‘When the Germans invaded during the war, we thought things might finally get better, but they were as bad as the Soviets. They destroyed our villages, killed people, and they took Ukrainians to use in their factories and on their farms in Germany. Lots of Ukrainians.” She sank back into her pillow, her voice soft. “They took Halya.”
Her breath hitched, the pain etched on her face as fresh as if it had happened yesterday, not decades ago. “She was so beautiful and good. All the best parts of Alina lived in her.”
A lump formed in Cassie’s throat. “And she never came back?”
Bobby shook her head. “The factory she worked at was bombed by the Allies.”
“After all that, she died in a bombing?” Anna asked.
“That’s what they told us.” Bobby plucked at the end of the blanket on her bed. “We’d fled our village as the eastern front grew near. We couldn’t live under the Soviets again, and the fighting was so close we could hear the mortars exploding. So, we loaded up our wagon and left. We were going to find Halya and start over fresh somewhere new.”
She took a deep breath and met Cassie’s eyes. “We traveled through Poland and ended up in the Allied occupied zone of Germany when the war ended. After that, we spent a few years in the Displaced Persons camps. We kept looking for her, just in case, but there were so many refugees. Millions of displaced people with no home, no country, no family. It was like searching for a needle in a haystack. As the years passed, we realized we had to accept that we’d been told the truth—she’d died in the bombing. She was lost to us, like my father, and like my father, we never found any more answers.”
Bobby choked down a strangled sob. “I kept her safe through the Holodomor, but I couldn’t save her from the war.”
“Oh, Mama.” Tears glistened in Anna’s eyes as she leaned closer to Bobby. “Why didn’t you ever tell us?”
Bobby stroked Anna’s cheek. “I found out I was pregnant with you the same day we were approved to go to America from our DP camp. I’d never forgotten the way my cousin Vasyl had talked about it, and I knew we could begin our new life there.
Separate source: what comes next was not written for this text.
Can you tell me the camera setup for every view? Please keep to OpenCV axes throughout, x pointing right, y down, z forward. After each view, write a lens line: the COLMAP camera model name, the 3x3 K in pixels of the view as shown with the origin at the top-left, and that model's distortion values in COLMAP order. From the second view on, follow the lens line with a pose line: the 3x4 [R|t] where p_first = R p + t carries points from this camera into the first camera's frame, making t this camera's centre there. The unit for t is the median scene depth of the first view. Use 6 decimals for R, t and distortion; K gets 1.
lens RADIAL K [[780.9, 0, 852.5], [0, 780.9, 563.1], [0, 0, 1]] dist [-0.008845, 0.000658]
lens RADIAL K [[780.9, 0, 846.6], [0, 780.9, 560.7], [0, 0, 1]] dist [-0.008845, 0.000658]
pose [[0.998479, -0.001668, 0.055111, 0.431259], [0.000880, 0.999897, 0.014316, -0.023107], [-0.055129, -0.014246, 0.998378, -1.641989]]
Your father and I decided that if we wanted to truly move on and be happy, we couldn’t speak of the painful things in our past; we would keep those memories buried and only look to the future. And our future was you, Anna. Our miracle baby.”
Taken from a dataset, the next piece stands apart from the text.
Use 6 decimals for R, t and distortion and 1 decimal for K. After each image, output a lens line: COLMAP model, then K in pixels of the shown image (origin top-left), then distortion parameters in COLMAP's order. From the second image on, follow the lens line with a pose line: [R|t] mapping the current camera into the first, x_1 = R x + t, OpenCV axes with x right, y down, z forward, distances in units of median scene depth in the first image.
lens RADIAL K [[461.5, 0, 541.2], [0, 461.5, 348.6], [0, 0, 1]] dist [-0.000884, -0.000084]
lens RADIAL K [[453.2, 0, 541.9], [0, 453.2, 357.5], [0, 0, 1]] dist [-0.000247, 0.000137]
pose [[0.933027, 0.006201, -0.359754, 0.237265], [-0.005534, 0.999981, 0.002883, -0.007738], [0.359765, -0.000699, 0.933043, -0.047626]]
Anna took a shaky breath. “What about what Stalin did to you? People should have been told about the famine.”
Bobby sighed. “You must understand, no one spoke of those things. Stalin denied the famine, and the world believed him because they needed his force to beat the Nazis. Speaking of it or sharing my journal would have only drawn attention to us, and people were arrested for such things and sent away to labor camps for decades. I couldn’t risk that.”
“But what about when you left? You could have told people then,” Cassie said.
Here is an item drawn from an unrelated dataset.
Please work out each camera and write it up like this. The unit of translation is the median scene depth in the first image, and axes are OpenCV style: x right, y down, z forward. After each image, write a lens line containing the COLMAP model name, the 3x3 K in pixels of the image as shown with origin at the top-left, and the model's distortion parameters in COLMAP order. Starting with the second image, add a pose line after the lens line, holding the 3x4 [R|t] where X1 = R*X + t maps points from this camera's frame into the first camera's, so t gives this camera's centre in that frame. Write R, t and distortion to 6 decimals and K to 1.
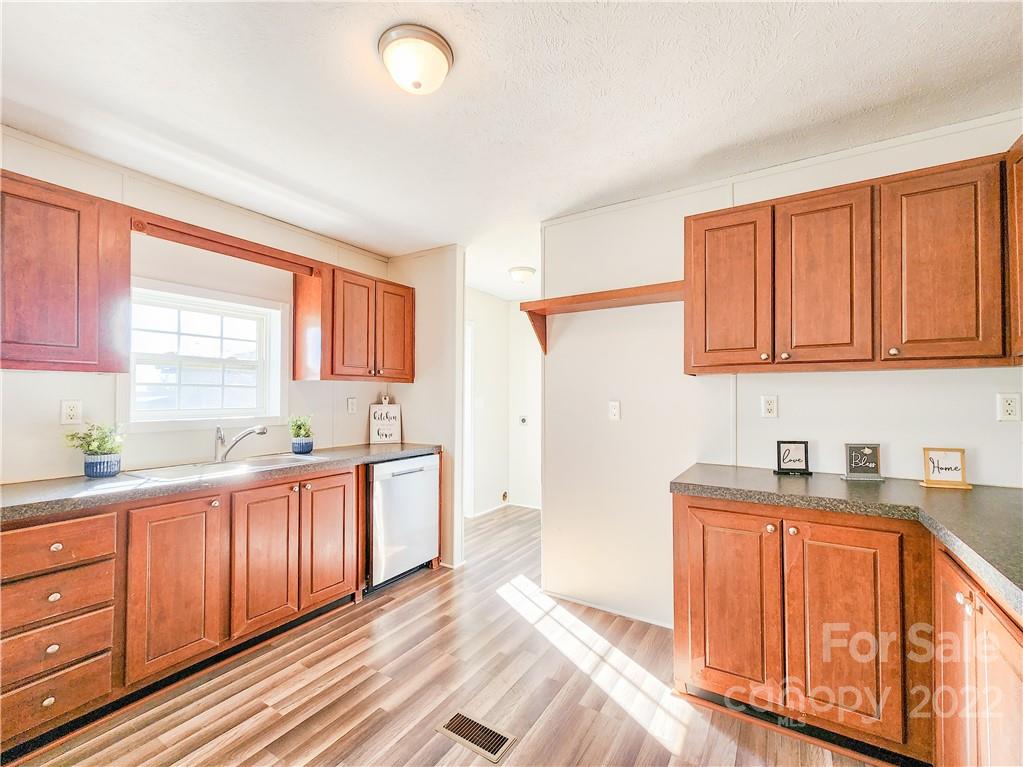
lens RADIAL K [[438.3, 0, 513.7], [0, 438.3, 390.6], [0, 0, 1]] dist [-0.000655, 0.002939]
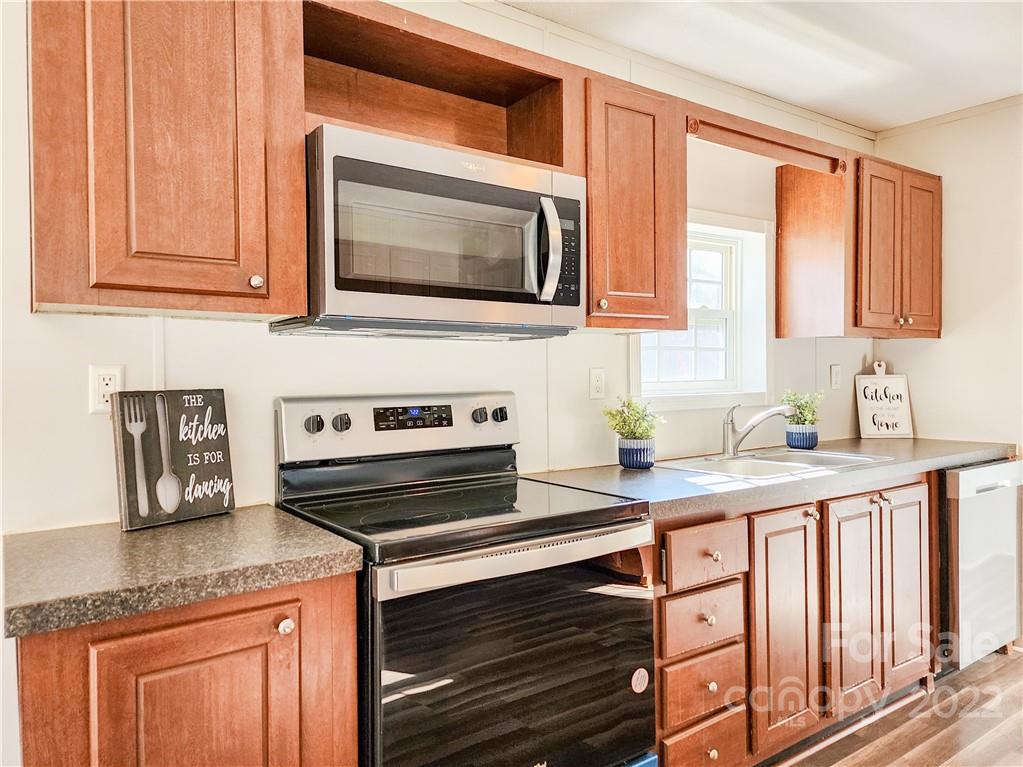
lens RADIAL K [[693.7, 0, 497.6], [0, 693.7, 379.9], [0, 0, 1]] dist [0.047496, -0.004612]
pose [[0.919085, -0.005097, -0.394026, -0.535983], [0.016236, 0.999557, 0.024940, 0.007362], [0.393725, -0.029320, 0.918761, -0.155807]]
“The Soviet reach was far. In the camps after the war, they were repatriating people like us back to the USSR every day, telling them they were going home but really sending them to gulags and labor camps for ‘collaborating with the enemy’。 Even here, in America, we were afraid to say anything.”
Cassie thought about the phone call from the police charity and the money Bobby had tried to give them to ensure she wasn’t arrested in the night. Guilt needled her. The scars of living under an oppressive regime ran deep, and she hadn’t realized the extent of her grandmother’s wounds.
Bobby gave a sad smile. “The longer I said nothing, the easier it became to leave that part of my life sealed off. We were so happy. We had each other, our beautiful little girl and a chance at a new life. We vowed to make the most of every day, to live in the moment.”
“But it wasn’t ever fully sealed off, was it?” Cassie said. “It was always there, in the back of your mind.”
“Yes.” Bobby nodded slowly. “You can never forget love, Cassie, but you know that. Now, at the end of my life, it’s all I can think about.”
Cassie gently picked up Bobby’s twisted hand, and the image of it being slammed in a door flashed through her head. “Bobby, you were put in unthinkable situations. You did everything you could.”
“I’ll never really know that, though, will I?” Bobby said. “Life is a series of choices, each one pushing you towards the next. Maybe if I’d chosen differently in the very beginning, things would have been better.”